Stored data
◇ ◇ ◇

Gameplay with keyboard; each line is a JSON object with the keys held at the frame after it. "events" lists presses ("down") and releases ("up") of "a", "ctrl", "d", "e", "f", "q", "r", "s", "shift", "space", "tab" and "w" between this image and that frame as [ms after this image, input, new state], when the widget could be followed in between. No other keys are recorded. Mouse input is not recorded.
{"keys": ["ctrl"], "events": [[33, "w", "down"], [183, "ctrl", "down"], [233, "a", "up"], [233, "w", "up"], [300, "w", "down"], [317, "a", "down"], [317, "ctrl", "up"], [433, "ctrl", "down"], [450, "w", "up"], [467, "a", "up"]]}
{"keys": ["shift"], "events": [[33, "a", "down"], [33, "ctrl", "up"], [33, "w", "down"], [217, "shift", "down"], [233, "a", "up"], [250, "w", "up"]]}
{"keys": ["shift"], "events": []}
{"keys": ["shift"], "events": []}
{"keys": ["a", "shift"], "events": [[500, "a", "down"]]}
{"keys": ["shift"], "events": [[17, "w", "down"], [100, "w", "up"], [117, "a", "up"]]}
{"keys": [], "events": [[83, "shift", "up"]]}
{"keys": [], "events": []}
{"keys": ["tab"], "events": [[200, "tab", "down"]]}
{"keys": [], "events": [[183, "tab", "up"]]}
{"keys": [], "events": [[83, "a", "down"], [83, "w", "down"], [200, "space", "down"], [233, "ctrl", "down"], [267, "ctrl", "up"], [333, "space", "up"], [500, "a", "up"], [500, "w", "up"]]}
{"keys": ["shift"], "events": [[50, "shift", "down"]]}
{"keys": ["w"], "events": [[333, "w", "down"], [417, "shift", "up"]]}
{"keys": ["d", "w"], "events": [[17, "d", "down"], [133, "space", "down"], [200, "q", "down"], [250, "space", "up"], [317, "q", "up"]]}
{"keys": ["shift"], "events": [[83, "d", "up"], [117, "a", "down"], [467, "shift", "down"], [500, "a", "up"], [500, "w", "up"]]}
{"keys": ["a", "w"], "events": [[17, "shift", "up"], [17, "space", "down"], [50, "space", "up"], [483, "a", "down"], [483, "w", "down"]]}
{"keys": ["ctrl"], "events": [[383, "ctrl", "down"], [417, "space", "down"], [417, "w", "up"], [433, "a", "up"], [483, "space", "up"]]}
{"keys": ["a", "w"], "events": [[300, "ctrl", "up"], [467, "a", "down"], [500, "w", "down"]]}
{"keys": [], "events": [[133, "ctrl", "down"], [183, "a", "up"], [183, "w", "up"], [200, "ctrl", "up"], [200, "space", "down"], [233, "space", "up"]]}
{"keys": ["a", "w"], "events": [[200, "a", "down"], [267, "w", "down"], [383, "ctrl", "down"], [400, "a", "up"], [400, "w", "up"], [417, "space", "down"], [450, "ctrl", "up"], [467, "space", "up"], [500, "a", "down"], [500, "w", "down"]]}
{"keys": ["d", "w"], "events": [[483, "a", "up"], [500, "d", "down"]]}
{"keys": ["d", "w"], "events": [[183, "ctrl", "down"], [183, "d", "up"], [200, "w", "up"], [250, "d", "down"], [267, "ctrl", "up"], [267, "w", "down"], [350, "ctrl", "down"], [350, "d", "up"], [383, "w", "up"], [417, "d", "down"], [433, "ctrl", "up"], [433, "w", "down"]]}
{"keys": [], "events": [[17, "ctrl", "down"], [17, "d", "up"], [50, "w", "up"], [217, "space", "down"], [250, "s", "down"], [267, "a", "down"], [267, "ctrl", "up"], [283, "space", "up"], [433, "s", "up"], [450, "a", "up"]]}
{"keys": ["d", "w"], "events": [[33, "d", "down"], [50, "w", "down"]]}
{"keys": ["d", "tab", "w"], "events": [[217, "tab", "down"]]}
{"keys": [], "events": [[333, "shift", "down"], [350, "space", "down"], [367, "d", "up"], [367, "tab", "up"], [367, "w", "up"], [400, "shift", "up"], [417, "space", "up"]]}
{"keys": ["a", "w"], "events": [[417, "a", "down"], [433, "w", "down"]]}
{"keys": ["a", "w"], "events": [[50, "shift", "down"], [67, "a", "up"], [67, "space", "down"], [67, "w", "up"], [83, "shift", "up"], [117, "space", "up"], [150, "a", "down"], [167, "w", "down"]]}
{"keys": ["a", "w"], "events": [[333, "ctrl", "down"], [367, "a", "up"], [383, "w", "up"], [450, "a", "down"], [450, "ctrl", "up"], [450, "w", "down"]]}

◇ ◇ ◇

- Task prompt: Write all the data out again, word for word.

- Task output:
Gameplay with keyboard; each line is a JSON object with the keys held at the frame after it. "events" lists presses ("down") and releases ("up") of "a", "ctrl", "d", "e", "f", "q", "r", "s", "shift", "space", "tab" and "w" between this image and that frame as [ms after this image, input, new state], when the widget could be followed in between. No other keys are recorded. Mouse input is not recorded.
{"keys": ["ctrl"], "events": [[33, "w", "down"], [183, "ctrl", "down"], [233, "a", "up"], [233, "w", "up"], [300, "w", "down"], [317, "a", "down"], [317, "ctrl", "up"], [433, "ctrl", "down"], [450, "w", "up"], [467, "a", "up"]]}
{"keys": ["shift"], "events": [[33, "a", "down"], [33, "ctrl", "up"], [33, "w", "down"], [217, "shift", "down"], [233, "a", "up"], [250, "w", "up"]]}
{"keys": ["shift"], "events": []}
{"keys": ["shift"], "events": []}
{"keys": ["a", "shift"], "events": [[500, "a", "down"]]}
{"keys": ["shift"], "events": [[17, "w", "down"], [100, "w", "up"], [117, "a", "up"]]}
{"keys": [], "events": [[83, "shift", "up"]]}
{"keys": [], "events": []}
{"keys": ["tab"], "events": [[200, "tab", "down"]]}
{"keys": [], "events": [[183, "tab", "up"]]}
{"keys": [], "events": [[83, "a", "down"], [83, "w", "down"], [200, "space", "down"], [233, "ctrl", "down"], [267, "ctrl", "up"], [333, "space", "up"], [500, "a", "up"], [500, "w", "up"]]}
{"keys": ["shift"], "events": [[50, "shift", "down"]]}
{"keys": ["w"], "events": [[333, "w", "down"], [417, "shift", "up"]]}
{"keys": ["d", "w"], "events": [[17, "d", "down"], [133, "space", "down"], [200, "q", "down"], [250, "space", "up"], [317, "q", "up"]]}
{"keys": ["shift"], "events": [[83, "d", "up"], [117, "a", "down"], [467, "shift", "down"], [500, "a", "up"], [500, "w", "up"]]}
{"keys": ["a", "w"], "events": [[17, "shift", "up"], [17, "space", "down"], [50, "space", "up"], [483, "a", "down"], [483, "w", "down"]]}
{"keys": ["ctrl"], "events": [[383, "ctrl", "down"], [417, "space", "down"], [417, "w", "up"], [433, "a", "up"], [483, "space", "up"]]}
{"keys": ["a", "w"], "events": [[300, "ctrl", "up"], [467, "a", "down"], [500, "w", "down"]]}
{"keys": [], "events": [[133, "ctrl", "down"], [183, "a", "up"], [183, "w", "up"], [200, "ctrl", "up"], [200, "space", "down"], [233, "space", "up"]]}
{"keys": ["a", "w"], "events": [[200, "a", "down"], [267, "w", "down"], [383, "ctrl", "down"], [400, "a", "up"], [400, "w", "up"], [417, "space", "down"], [450, "ctrl", "up"], [467, "space", "up"], [500, "a", "down"], [500, "w", "down"]]}
{"keys": ["d", "w"], "events": [[483, "a", "up"], [500, "d", "down"]]}
{"keys": ["d", "w"], "events": [[183, "ctrl", "down"], [183, "d", "up"], [200, "w", "up"], [250, "d", "down"], [267, "ctrl", "up"], [267, "w", "down"], [350, "ctrl", "down"], [350, "d", "up"], [383, "w", "up"], [417, "d", "down"], [433, "ctrl", "up"], [433, "w", "down"]]}
{"keys": [], "events": [[17, "ctrl", "down"], [17, "d", "up"], [50, "w", "up"], [217, "space", "down"], [250, "s", "down"], [267, "a", "down"], [267, "ctrl", "up"], [283, "space", "up"], [433, "s", "up"], [450, "a", "up"]]}
{"keys": ["d", "w"], "events": [[33, "d", "down"], [50, "w", "down"]]}
{"keys": ["d", "tab", "w"], "events": [[217, "tab", "down"]]}
{"keys": [], "events": [[333, "shift", "down"], [350, "space", "down"], [367, "d", "up"], [367, "tab", "up"], [367, "w", "up"], [400, "shift", "up"], [417, "space", "up"]]}
{"keys": ["a", "w"], "events": [[417, "a", "down"], [433, "w", "down"]]}
{"keys": ["a", "w"], "events": [[50, "shift", "down"], [67, "a", "up"], [67, "space", "down"], [67, "w", "up"], [83, "shift", "up"], [117, "space", "up"], [150, "a", "down"], [167, "w", "down"]]}
{"keys": ["a", "w"], "events": [[333, "ctrl", "down"], [367, "a", "up"], [383, "w", "up"], [450, "a", "down"], [450, "ctrl", "up"], [450, "w", "down"]]}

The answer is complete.